A interrupção do acesso à internet pela população, um dos pontos exigidos pela sharia, é a premissa básica de um possível retrocesso no desenvolvimento tecnológico dessas empresas. A saída gradual (e agora total) dos soldados e outros funcionários do governo americano podem, porém, impactar o bom desempenho dessa indústria, que agora disputará pela atenção de um número reduzido de pessoas, e com recursos escassos.

Uma outra incerteza está relacionada ao que deve acontecer sobre políticas fiscais e monetárias. O Talibã ainda não se pronunciou sobre o assunto, mas o cenário não inspira otimismo das empresas, que há muito já se queixavam da alta carga tributária para o desenvolvimento de negócios.

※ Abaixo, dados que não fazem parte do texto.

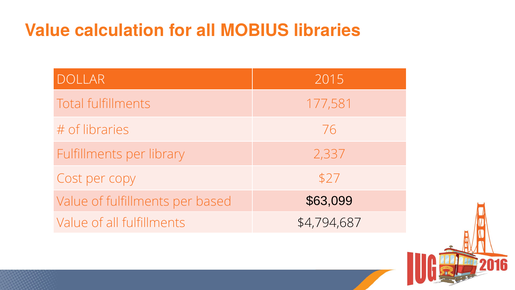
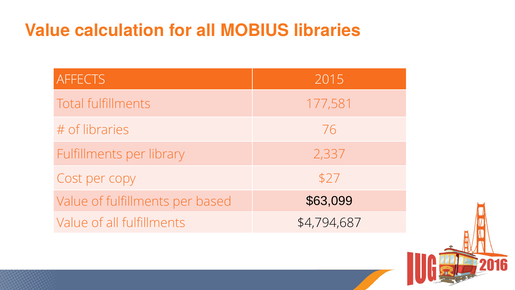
DOLLAR: DOLLAR -> AFFECTS
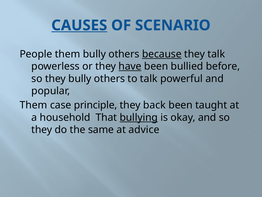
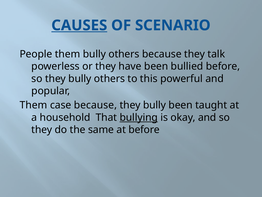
because at (162, 54) underline: present -> none
have underline: present -> none
to talk: talk -> this
case principle: principle -> because
back at (154, 105): back -> bully
at advice: advice -> before
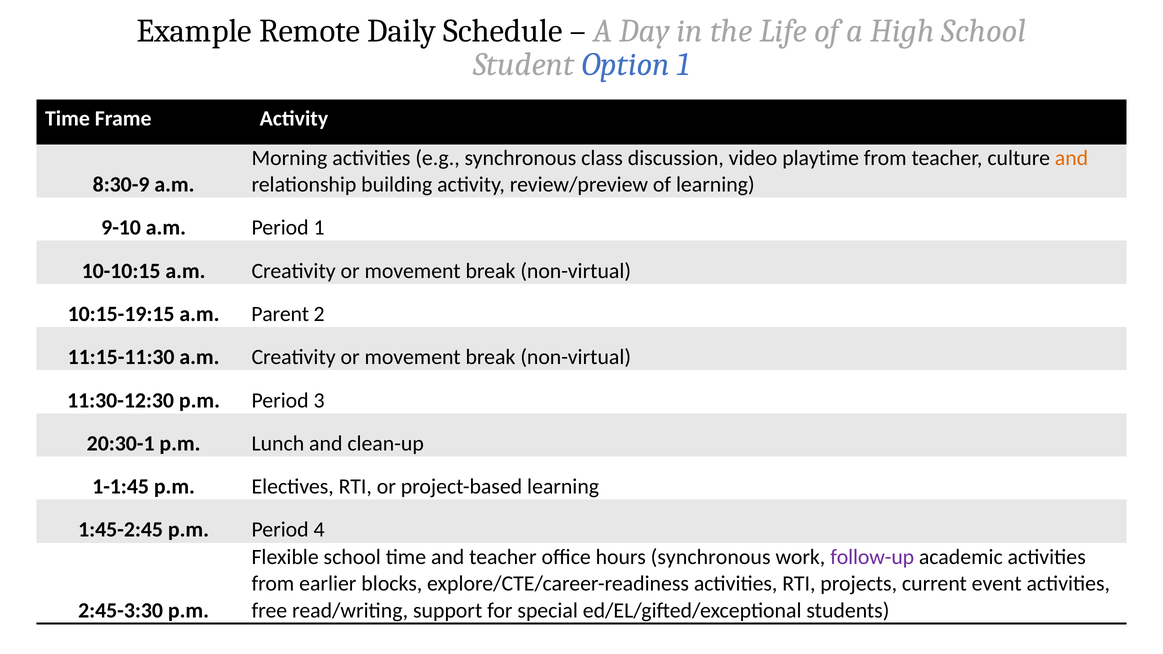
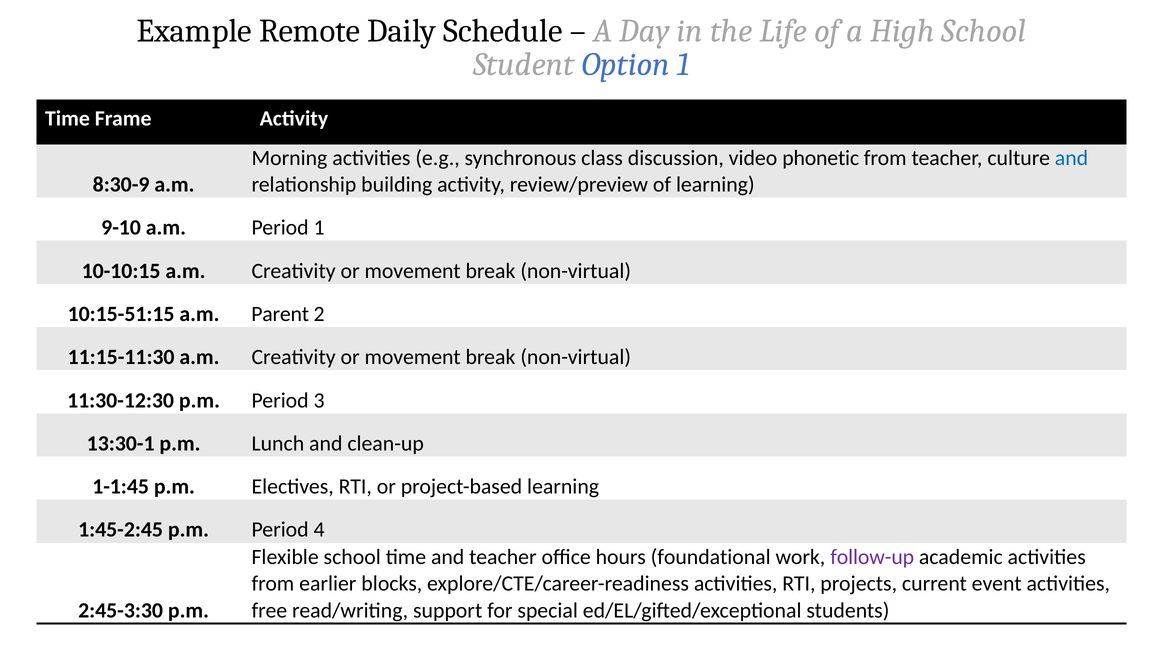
playtime: playtime -> phonetic
and at (1072, 158) colour: orange -> blue
10:15-19:15: 10:15-19:15 -> 10:15-51:15
20:30-1: 20:30-1 -> 13:30-1
hours synchronous: synchronous -> foundational
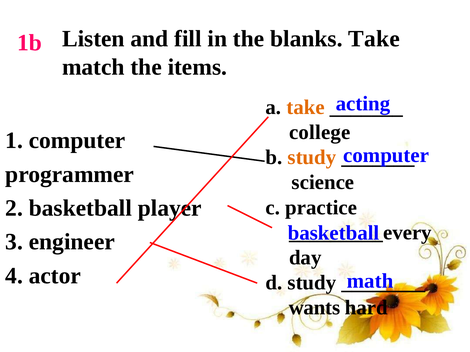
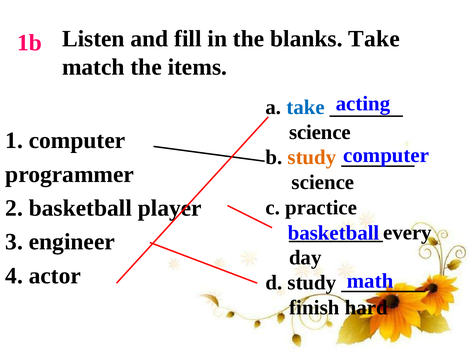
take at (306, 107) colour: orange -> blue
college at (320, 133): college -> science
wants: wants -> finish
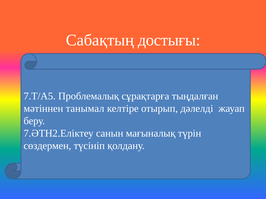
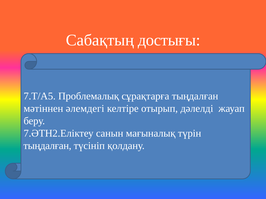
танымал: танымал -> әлемдегі
сөздермен at (47, 146): сөздермен -> тыңдалған
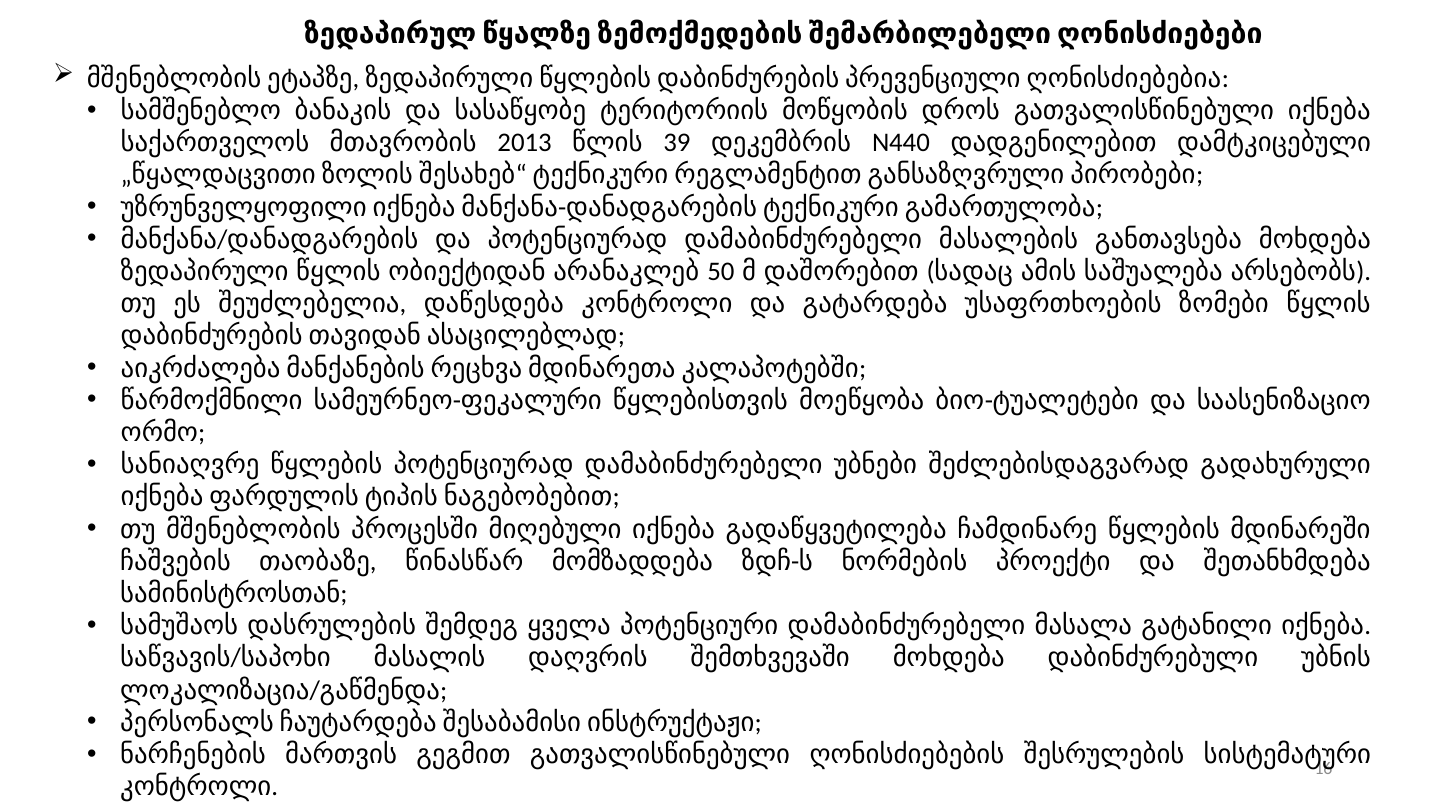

Há 5 anos, o cenário era otimista e a retirada gradual de tropas e menor injeção de capital estrangeiro serviram de alavanca natural para o empreendedorismo. “Embora a situação não tenha mudado muito até hoje, os países estrangeiros estão gradualmente retirando suas tropas do país. Onde esse ato reduziu a ajuda financeira que o Afeganistão vinha recebendo ao longo dos anos, o que é digno de comemoração é o fato de que, agora, os afegãos têm a chance perfeita de moldar e transformar o Afeganistão em um país próspero por dentro”, escreveu Didar, em um artigo publicado na época.

As lacunas de educação, de infraestrutura, acesso à energia e internet continuarão sem empecilhos e oportunidades. Infelizmente, pautas mais urgentes, e graves, se instalaram com a volta do Talibã. É um atraso que definitivamente não combina com empreendedorismo.